-- Compito da svolgere --
Scrivi il seguito del brano di partenza su don Giorgio e la Scuola Genitori, riprendendo subito dopo la sua ultima frase.
----- Brano di partenza
La sua grande intuizione fu la creazione della "Scuola Genitori" nel 1987, vivendo quella beatitudine dei misericordiosi che il Vangelo ci ha annunciato. Come scrivono don Nicola Giacopini e Beatrice Santarelli, dello IUSVE università salesiana di Mestre inciso alla cui fondazione don Giorgio ha contributo, il progetto scuola genitori nasceva "con l'intento di offrire ai genitori uno spazio di riflessione insieme su se stessi con gli altri". Per trentacinque anni, questo progetto ha toccato la vita di migliaia di persone, aiutandole a "orientare e riorientare le loro azioni educative".
Le testimonianze dei suoi collaboratori ci mostrano come abbia vissuto le beatitudini nel quotidiano. La dottoressa Francesca Curione ci regala un ritratto intimo e toccante: "Sono tanti i momenti che si affacciano ora alla memoria... tanti gli abbracci, le lacrime, le fatiche nascoste e condivise, le risate, le sgridate..." E aggiunge con quell'affetto che solo chi lo ha conosciuto da vicino poteva esprimere: "Ti voglio bene Don Giorgio... e so che, ancora una volta, la tua risposta sarebbe, con l’ironia che ti contraddistingue,.... 'purtroppo'!"
La dottoressa Maria Livia Seriani ricorda come don Giorgio sia stato "un maestro prezioso" che le ha mostrato "come saper accogliere l'altro in modo rispettoso, credere in lui e dargli fiducia". La dottoressa Alessandra Crivellaro parla della sua "mitezza che non era debolezza, ma forza silenziosa, capace di penetrare le anime e lasciare un segno profondo." Il suo era uno sguardo che sapeva leggere oltre le parole, oltre le apparenze, fino a toccare il cuore delle persone.
Fino all'ultimo, come le sentinelle che attendono l'aurora, don Giorgio ha continuato a seminare speranza. Il progetto "Oltre i vetri: nonni in casa", nato per contrastare l'isolamento e la solitudine nella terza e quarta età, testimonia come il suo cuore sia rimasto sempre aperto ai bisogni degli altri. Come ricordano i suoi collaboratori, questo progetto mirava a entrare nelle case delle persone anziane sole per prendersene cura, continuando così quella missione di tenerezza che aveva caratterizzato tutta la sua vita.
Anche in quest'ultimo tratto di strada, il Signore gli ha fatto dono di una presenza speciale: Gianpaola, che lo ha assistito con quella stessa tenerezza e dedizione che lui aveva sempre donato agli altri. È stato come un cerchio che si chiudeva perfettamente: lui che aveva vissuto la beatitudine dei misericordiosi ha trovato misericordia, lui che aveva consolato ha ricevuto consolazione. La presenza premurosa di Gianpaola, dei confratelli, dei familiari, dei collaboratori e di chi gli ha voluto bene, è stata un segno tangibile di come il Signore non ci lascia mai soli, ma ci dona sempre le persone giuste nei momenti giusti.
----------
----- Dati
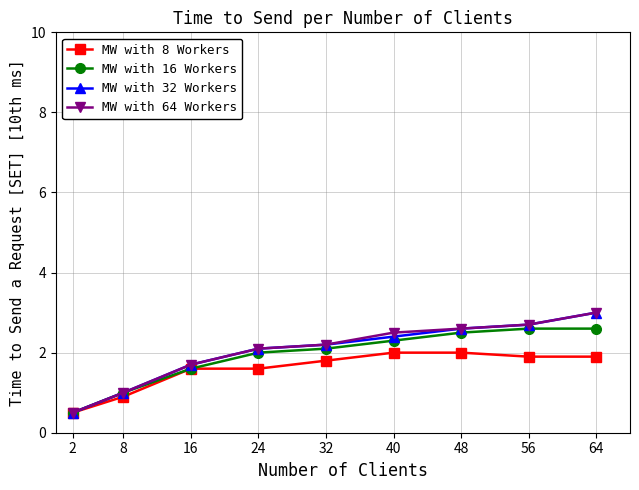

What is the spread (max minus min) of values at 48?

0.6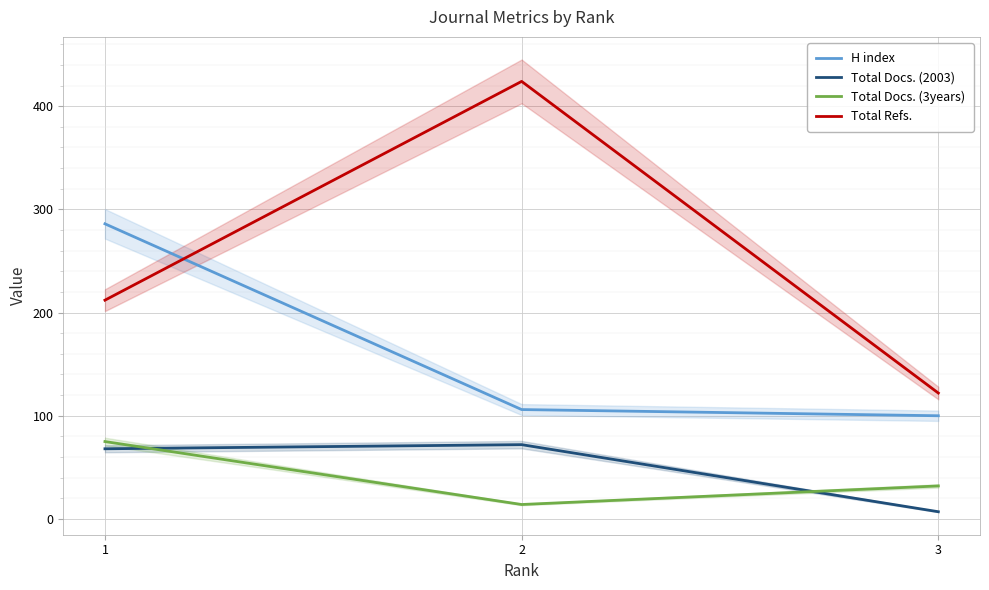

What are all the series names shown in the legend?

H index, Total Docs. (2003), Total Docs. (3years), Total Refs.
----------
-- Soluzione esercizio --
Come lui stesso ha testimoniato: "In questi cinquant'anni facendomi servo mi sono arricchito io stesso: nell'accostare con affetto e partecipazione il cuore dell'altro, nei suoi sentimenti più veri e profondi, ho sempre ricevuto qualche dono prezioso e segreto per la mia anima." In queste parole c'è tutta l'essenza del suo ministero: la capacità di vedere in ogni incontro un'occasione di grazia, la convinzione profonda che "quello che è autenticamente umano è anche intimamente cristiano."
Ora, mentre lo affidiamo alla Madonna della Tenerezza che don Giorgio ha testimoniato, facciamo nostre le parole dei suoi "mamme e papà" della Scuola Genitori: "Chi ti ha conosciuto e ha condiviso con te anche solo un pezzo di strada nella vita, è stato accolto, compreso, illuminato, accompagnato, confortato, riconciliato."
"Rallegratevi ed esultate", ci dice Gesù, "perché grande è la vostra ricompensa nei cieli." Oggi, mentre piangiamo la separazione terrena da don Giorgio, possiamo gioire perché sappiamo che ha raggiunto quella ricompensa promessa a chi vive le beatitudini con fedeltà quotidiana. Il modo migliore per onorare la sua memoria è continuare a vivere le beatitudini come lui ce le ha insegnate: nella mitezza dell'accoglienza, nella misericordia del perdono, nella purezza dello sguardo che sa vedere Dio in ogni persona.
Grazie, don Giorgio, per averci mostrato con la tua vita che le beatitudini non sono un ideale irraggiungibile, ma la via concreta della felicità. Riposa nella pace del Signore, sotto il manto dell’Ausiliatrice insieme a don Bosco, mentre noi ci impegniamo a far fiorire i semi di Vangelo che hai piantato nei nostri cuori.